While Bieberstein demonstrates that anti-Christian revulsion affected Jewish radicalism, he leaves no doubt that Jews in Eastern Europe viewed their social situation as “hopeless.” He quotes a 1904 study, Die Juden der Gegenwart by German Jewish sociologist Arthur Ruppin, who argues that “wealthy Jews fund revolutionary socialism not because of the economic oppression of the proletariat but because of their own frustrations.” Bieberstein remarks that the “particularly strong radicalism” observed among Eastern European Jews, especially the Russian Jewish immigrants who helped set up the French, English, and American Communist Parties, resulted from their exclusion from czarist Russian society. German and Austrian Jews, who enjoyed greater civil rights, were correspondingly less radical, even in their socialism. Those Jews who felt most discriminated against struck back by embracing often destructive revolutionary politics, which, in turn, nurtured even more poisonous antisemitism. Need-less to say, communist leaders, starting with Stalin, were quite happy to sacrifice their Jewish revolutionary shock troops once they were no longer deemed necessary for their purposes.

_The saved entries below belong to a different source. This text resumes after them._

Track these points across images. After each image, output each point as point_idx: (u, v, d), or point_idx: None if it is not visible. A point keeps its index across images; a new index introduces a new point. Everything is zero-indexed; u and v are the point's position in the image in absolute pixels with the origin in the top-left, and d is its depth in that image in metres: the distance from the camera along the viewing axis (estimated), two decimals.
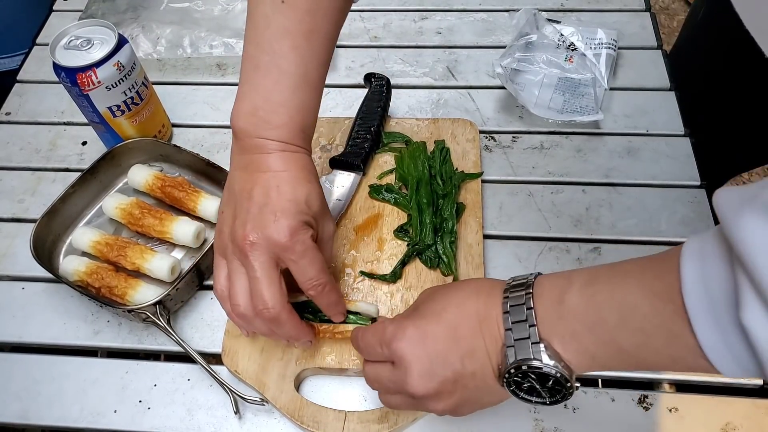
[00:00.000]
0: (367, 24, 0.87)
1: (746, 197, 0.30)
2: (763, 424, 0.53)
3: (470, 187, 0.66)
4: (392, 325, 0.44)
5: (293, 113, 0.48)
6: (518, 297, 0.40)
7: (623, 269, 0.38)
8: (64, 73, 0.62)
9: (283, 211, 0.46)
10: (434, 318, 0.43)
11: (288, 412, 0.53)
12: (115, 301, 0.59)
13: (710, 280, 0.32)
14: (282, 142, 0.48)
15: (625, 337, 0.36)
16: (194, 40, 0.82)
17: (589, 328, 0.37)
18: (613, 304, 0.36)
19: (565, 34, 0.79)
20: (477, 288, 0.44)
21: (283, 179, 0.48)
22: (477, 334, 0.41)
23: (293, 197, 0.47)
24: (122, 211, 0.64)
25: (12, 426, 0.57)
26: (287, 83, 0.48)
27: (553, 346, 0.38)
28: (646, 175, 0.69)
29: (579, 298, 0.38)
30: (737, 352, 0.31)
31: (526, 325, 0.39)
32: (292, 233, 0.46)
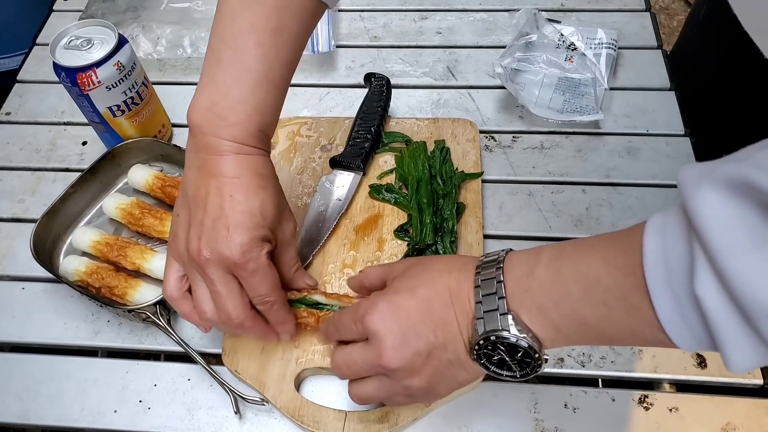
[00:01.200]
0: (367, 24, 0.87)
1: (704, 172, 0.30)
2: (763, 424, 0.53)
3: (470, 187, 0.66)
4: (366, 301, 0.45)
5: (251, 111, 0.47)
6: (489, 272, 0.41)
7: (588, 243, 0.39)
8: (64, 73, 0.62)
9: (236, 225, 0.45)
10: (407, 292, 0.43)
11: (288, 411, 0.53)
12: (115, 301, 0.59)
13: (669, 253, 0.32)
14: (237, 143, 0.47)
15: (588, 310, 0.37)
16: (194, 40, 0.82)
17: (554, 301, 0.38)
18: (578, 277, 0.37)
19: (565, 34, 0.79)
20: (449, 264, 0.44)
21: (236, 187, 0.46)
22: (449, 307, 0.42)
23: (247, 209, 0.46)
24: (122, 211, 0.64)
25: (12, 426, 0.57)
26: (248, 80, 0.46)
27: (521, 318, 0.39)
28: (646, 175, 0.69)
29: (546, 272, 0.39)
30: (692, 324, 0.31)
31: (495, 298, 0.40)
32: (244, 251, 0.45)
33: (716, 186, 0.29)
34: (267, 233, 0.48)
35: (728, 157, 0.31)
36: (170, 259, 0.50)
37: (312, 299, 0.54)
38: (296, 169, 0.70)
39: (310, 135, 0.73)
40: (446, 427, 0.54)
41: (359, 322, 0.44)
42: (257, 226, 0.47)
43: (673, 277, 0.32)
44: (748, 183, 0.28)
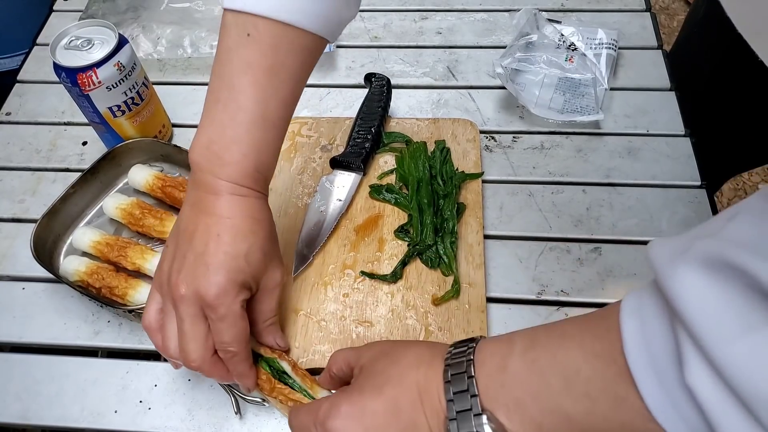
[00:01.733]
0: (368, 24, 0.87)
1: (678, 250, 0.29)
2: None
3: (471, 187, 0.66)
4: (327, 402, 0.42)
5: (246, 151, 0.46)
6: (459, 365, 0.38)
7: (562, 330, 0.36)
8: (64, 73, 0.62)
9: (217, 266, 0.45)
10: (373, 392, 0.40)
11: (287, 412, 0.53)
12: (115, 301, 0.59)
13: (651, 339, 0.30)
14: (232, 183, 0.46)
15: (571, 404, 0.34)
16: (195, 40, 0.82)
17: (532, 396, 0.35)
18: (556, 369, 0.35)
19: (565, 34, 0.79)
20: (418, 357, 0.41)
21: (226, 228, 0.46)
22: (418, 407, 0.39)
23: (231, 251, 0.45)
24: (123, 211, 0.64)
25: (12, 426, 0.57)
26: (243, 119, 0.45)
27: (497, 417, 0.36)
28: (646, 175, 0.69)
29: (521, 363, 0.36)
30: (685, 413, 0.29)
31: (467, 396, 0.37)
32: (218, 293, 0.44)
33: (693, 266, 0.27)
34: (247, 280, 0.47)
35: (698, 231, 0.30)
36: (153, 290, 0.50)
37: (280, 366, 0.53)
38: (296, 169, 0.70)
39: (310, 135, 0.73)
40: None
41: (320, 425, 0.41)
42: (238, 270, 0.46)
43: (659, 364, 0.30)
44: (727, 262, 0.26)
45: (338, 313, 0.59)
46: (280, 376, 0.53)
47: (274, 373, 0.53)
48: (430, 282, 0.60)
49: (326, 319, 0.58)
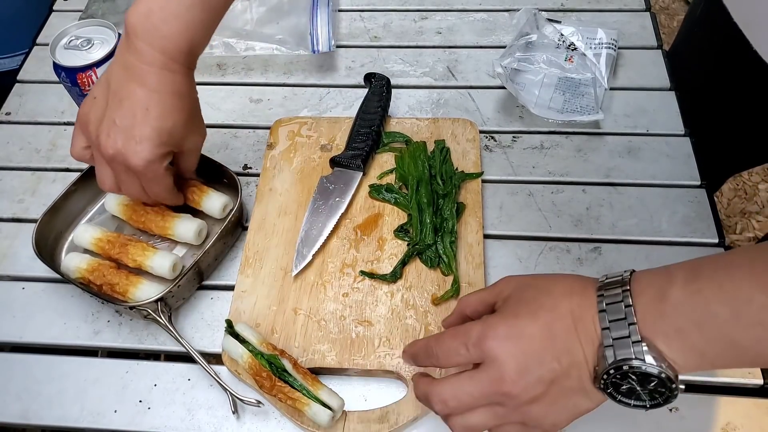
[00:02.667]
0: (367, 24, 0.87)
1: None
2: (763, 424, 0.53)
3: (470, 187, 0.66)
4: (479, 324, 0.42)
5: (183, 28, 0.50)
6: (614, 295, 0.38)
7: (730, 261, 0.37)
8: (64, 73, 0.62)
9: (144, 139, 0.51)
10: (528, 317, 0.41)
11: (287, 412, 0.53)
12: (116, 298, 0.59)
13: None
14: (164, 57, 0.50)
15: (741, 332, 0.35)
16: None
17: (697, 325, 0.36)
18: (724, 298, 0.35)
19: (565, 34, 0.79)
20: (570, 287, 0.42)
21: (154, 103, 0.51)
22: (572, 334, 0.39)
23: (158, 125, 0.51)
24: (124, 207, 0.64)
25: (12, 426, 0.57)
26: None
27: (656, 345, 0.37)
28: (646, 175, 0.69)
29: (683, 294, 0.36)
30: None
31: (625, 323, 0.37)
32: (145, 163, 0.52)
33: None
34: (170, 149, 0.54)
35: None
36: (78, 129, 0.55)
37: (281, 364, 0.53)
38: (296, 168, 0.70)
39: (310, 135, 0.73)
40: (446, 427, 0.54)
41: (475, 346, 0.41)
42: (162, 143, 0.52)
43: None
44: None
45: (338, 313, 0.59)
46: (280, 374, 0.53)
47: (274, 371, 0.53)
48: (429, 282, 0.60)
49: (326, 319, 0.58)
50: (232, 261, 0.64)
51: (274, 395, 0.52)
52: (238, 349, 0.54)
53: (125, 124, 0.51)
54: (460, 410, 0.42)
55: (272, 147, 0.71)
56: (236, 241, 0.65)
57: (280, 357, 0.53)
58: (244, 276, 0.62)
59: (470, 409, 0.42)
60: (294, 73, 0.82)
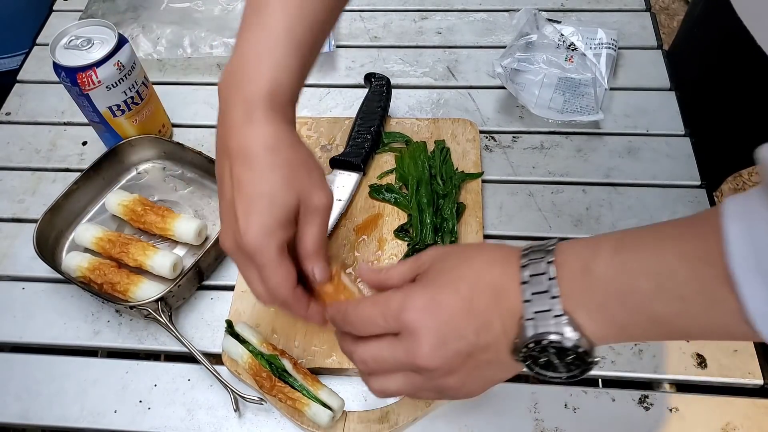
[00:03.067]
0: (367, 24, 0.87)
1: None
2: (763, 424, 0.53)
3: (470, 187, 0.66)
4: (399, 294, 0.41)
5: (265, 70, 0.44)
6: (537, 265, 0.38)
7: (656, 234, 0.36)
8: (64, 72, 0.62)
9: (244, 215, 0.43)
10: (448, 288, 0.40)
11: (288, 412, 0.53)
12: (117, 297, 0.59)
13: (759, 241, 0.30)
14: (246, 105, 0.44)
15: (662, 306, 0.34)
16: (194, 40, 0.82)
17: (619, 298, 0.35)
18: (648, 271, 0.34)
19: (565, 34, 0.79)
20: (491, 257, 0.41)
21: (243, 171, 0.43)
22: (492, 306, 0.39)
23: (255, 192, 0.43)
24: (125, 207, 0.64)
25: (12, 426, 0.57)
26: (267, 39, 0.45)
27: (577, 319, 0.36)
28: (646, 175, 0.69)
29: (608, 267, 0.36)
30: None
31: (547, 297, 0.36)
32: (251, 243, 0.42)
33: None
34: (277, 220, 0.43)
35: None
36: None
37: (281, 364, 0.53)
38: None
39: (310, 135, 0.73)
40: (446, 427, 0.54)
41: (393, 318, 0.40)
42: (264, 213, 0.43)
43: (764, 267, 0.30)
44: None
45: None
46: (280, 375, 0.53)
47: (274, 371, 0.53)
48: None
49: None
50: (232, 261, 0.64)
51: (274, 395, 0.52)
52: (238, 349, 0.54)
53: (227, 206, 0.44)
54: (379, 372, 0.42)
55: None
56: None
57: (280, 357, 0.54)
58: None
59: (389, 372, 0.42)
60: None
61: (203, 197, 0.68)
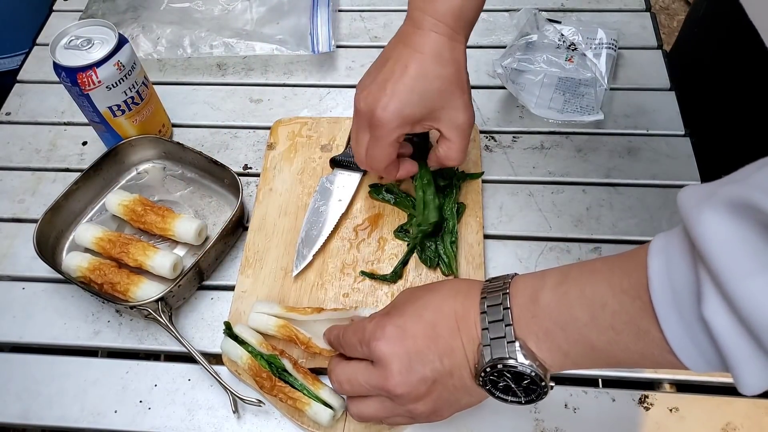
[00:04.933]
0: (367, 24, 0.87)
1: (705, 194, 0.30)
2: (763, 424, 0.53)
3: (471, 187, 0.66)
4: (371, 324, 0.44)
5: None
6: (495, 297, 0.41)
7: (593, 267, 0.39)
8: (64, 72, 0.62)
9: (392, 93, 0.50)
10: (413, 316, 0.43)
11: (288, 412, 0.53)
12: (117, 297, 0.59)
13: (675, 276, 0.32)
14: (435, 20, 0.50)
15: (596, 335, 0.37)
16: (194, 40, 0.82)
17: (561, 327, 0.38)
18: (584, 302, 0.37)
19: (565, 34, 0.79)
20: (455, 289, 0.44)
21: (415, 61, 0.50)
22: (455, 333, 0.42)
23: (411, 84, 0.50)
24: (125, 207, 0.64)
25: (12, 426, 0.57)
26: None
27: (528, 345, 0.39)
28: (646, 175, 0.69)
29: (551, 297, 0.39)
30: (702, 346, 0.31)
31: (502, 325, 0.39)
32: (383, 116, 0.50)
33: (718, 208, 0.29)
34: (415, 115, 0.51)
35: (727, 178, 0.31)
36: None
37: (281, 364, 0.53)
38: (296, 169, 0.70)
39: (310, 135, 0.73)
40: (446, 427, 0.54)
41: (365, 344, 0.44)
42: (409, 103, 0.50)
43: (680, 299, 0.32)
44: (750, 204, 0.28)
45: None
46: (280, 374, 0.53)
47: (274, 371, 0.53)
48: (430, 282, 0.60)
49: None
50: (233, 261, 0.64)
51: (275, 395, 0.52)
52: (238, 350, 0.54)
53: (383, 78, 0.51)
54: (353, 394, 0.46)
55: (272, 147, 0.71)
56: (236, 241, 0.65)
57: (280, 357, 0.53)
58: (244, 276, 0.62)
59: (363, 396, 0.45)
60: (294, 73, 0.82)
61: (203, 197, 0.68)
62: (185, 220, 0.63)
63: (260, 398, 0.54)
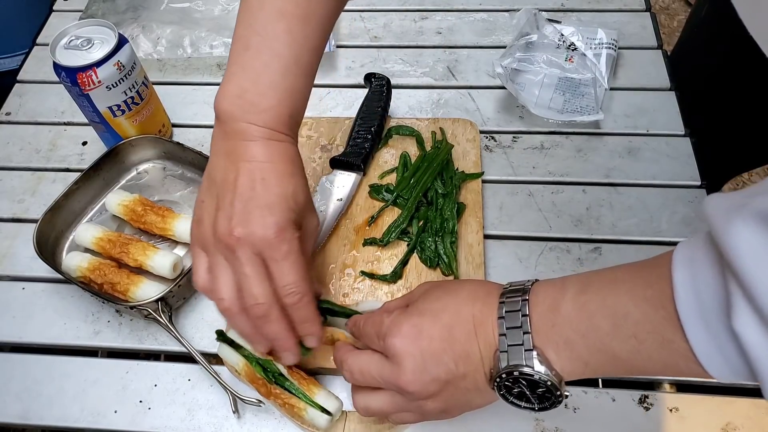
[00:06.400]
0: (367, 24, 0.87)
1: (735, 205, 0.30)
2: (763, 424, 0.53)
3: (471, 187, 0.66)
4: (389, 319, 0.44)
5: (282, 97, 0.46)
6: (514, 303, 0.40)
7: (615, 277, 0.38)
8: (64, 72, 0.62)
9: (270, 206, 0.45)
10: (431, 317, 0.43)
11: (288, 412, 0.53)
12: (117, 297, 0.59)
13: (701, 287, 0.32)
14: (268, 129, 0.46)
15: (618, 344, 0.37)
16: (194, 40, 0.82)
17: (582, 336, 0.38)
18: (606, 312, 0.37)
19: (565, 34, 0.79)
20: (474, 292, 0.44)
21: (269, 171, 0.46)
22: (472, 338, 0.41)
23: (280, 192, 0.46)
24: (125, 207, 0.64)
25: (12, 426, 0.57)
26: (278, 66, 0.46)
27: (546, 354, 0.39)
28: (646, 175, 0.69)
29: (572, 306, 0.38)
30: (729, 356, 0.32)
31: (520, 332, 0.39)
32: (279, 231, 0.44)
33: (748, 220, 0.29)
34: (298, 219, 0.47)
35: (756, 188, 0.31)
36: (196, 249, 0.48)
37: (276, 368, 0.52)
38: None
39: (310, 135, 0.73)
40: (446, 427, 0.54)
41: (382, 339, 0.43)
42: (290, 209, 0.46)
43: (706, 310, 0.32)
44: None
45: None
46: (276, 379, 0.52)
47: (269, 376, 0.52)
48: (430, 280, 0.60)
49: None
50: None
51: (273, 400, 0.52)
52: (233, 356, 0.54)
53: (245, 199, 0.45)
54: (364, 385, 0.45)
55: None
56: None
57: (275, 362, 0.52)
58: None
59: (372, 388, 0.45)
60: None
61: None
62: (185, 220, 0.63)
63: (260, 398, 0.54)
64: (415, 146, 0.71)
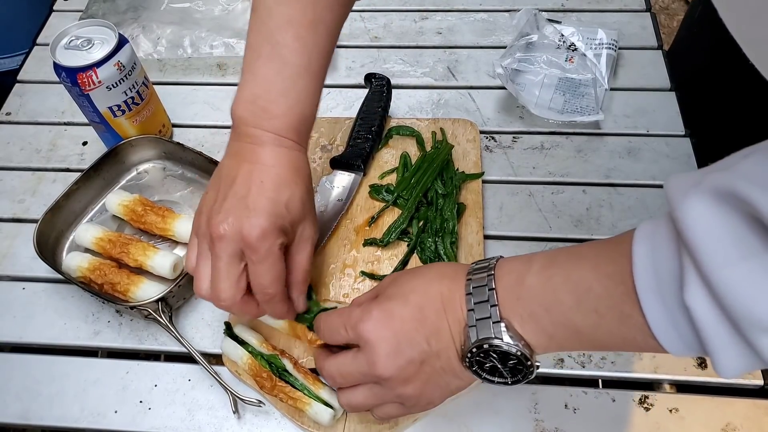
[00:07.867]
0: (368, 24, 0.87)
1: (691, 182, 0.31)
2: (763, 425, 0.53)
3: (471, 188, 0.66)
4: (358, 308, 0.44)
5: (292, 103, 0.48)
6: (480, 279, 0.41)
7: (580, 253, 0.39)
8: (64, 72, 0.62)
9: (260, 209, 0.46)
10: (400, 300, 0.43)
11: (288, 412, 0.53)
12: (117, 297, 0.59)
13: (660, 262, 0.33)
14: (277, 135, 0.48)
15: (580, 318, 0.37)
16: (195, 40, 0.82)
17: (546, 309, 0.38)
18: (569, 286, 0.37)
19: (565, 35, 0.79)
20: (441, 272, 0.44)
21: (269, 175, 0.47)
22: (441, 315, 0.42)
23: (274, 197, 0.47)
24: (125, 208, 0.64)
25: (12, 426, 0.57)
26: (288, 73, 0.48)
27: (513, 326, 0.39)
28: (646, 175, 0.69)
29: (537, 280, 0.39)
30: (683, 331, 0.32)
31: (487, 306, 0.40)
32: (260, 235, 0.45)
33: (703, 196, 0.29)
34: (286, 226, 0.48)
35: (714, 166, 0.31)
36: (192, 236, 0.50)
37: (281, 364, 0.53)
38: None
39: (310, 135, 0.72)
40: (446, 427, 0.54)
41: (352, 328, 0.43)
42: (279, 215, 0.47)
43: (663, 285, 0.32)
44: (734, 193, 0.28)
45: None
46: (281, 374, 0.53)
47: (274, 371, 0.53)
48: None
49: None
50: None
51: (275, 395, 0.52)
52: (238, 351, 0.54)
53: (239, 197, 0.46)
54: (346, 385, 0.45)
55: None
56: None
57: (281, 357, 0.54)
58: None
59: (354, 386, 0.45)
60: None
61: None
62: (185, 220, 0.63)
63: (260, 398, 0.54)
64: (416, 146, 0.71)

That the communists in power turned on Jewish revolutionaries—some of whom, such as Trotsky, had incited Bolshevik crimes—does not exonerate the victimizers-turned-victims, however. Nor can we attribute the misdeeds of all communist fanatics to social suffering. Stalin’s Jewish general secretary in the Ukraine, La-zare Kaganovich, who was responsible for the murder of millions of Ukrainian peasants, did not grow up in squalor. Like the parents of Trotsky and those of Rosa Luxemburg, the elder Kaganoviches were affluent landowners. The same was true of Lev Kamenev (Rosenfeld) and of the notorious sybarite Gregor Zinoviev, who, together with Stalin, ruled the Soviet party at the time of Lenin’s death. Hungarian communists Bela Kun, Georg Lukacs, and Tibor Szamuely could not even claim to have suffered social indignity. All of them came of age in a liberal monarchy that had ennobled the fathers or grandfathers of two of them. On a 1926 trip to Soviet Russia, anti-Christian Jewish Marxist Walter Benjamin rejoiced that the communists were wiping out Christian civilization. Benjamin grew up in wealth.
Some of the Jewish bourgeoisie, however, supported the anticommunists. This happened even in Russia, though the sporadic anti-Jewish outbursts of the anti-Bolsheviks made Jewish anticommunist opposition weaker than it might have been. Vera, the esteemed wife of Vladimir Nabokov, came from an assimilated Russian-Jewish family that sided with the anti-Bolshevik Whites in the Russian Civil War. In Eastern Europe, the Jewish bourgeoisie provided the most politically active Jews on both sides. In both the first century and the 20th, as Klinghoffer reminds us, Jews opposed other Jews. And, in the tumultuous events described by Solzhenitsyn, the very bad side won.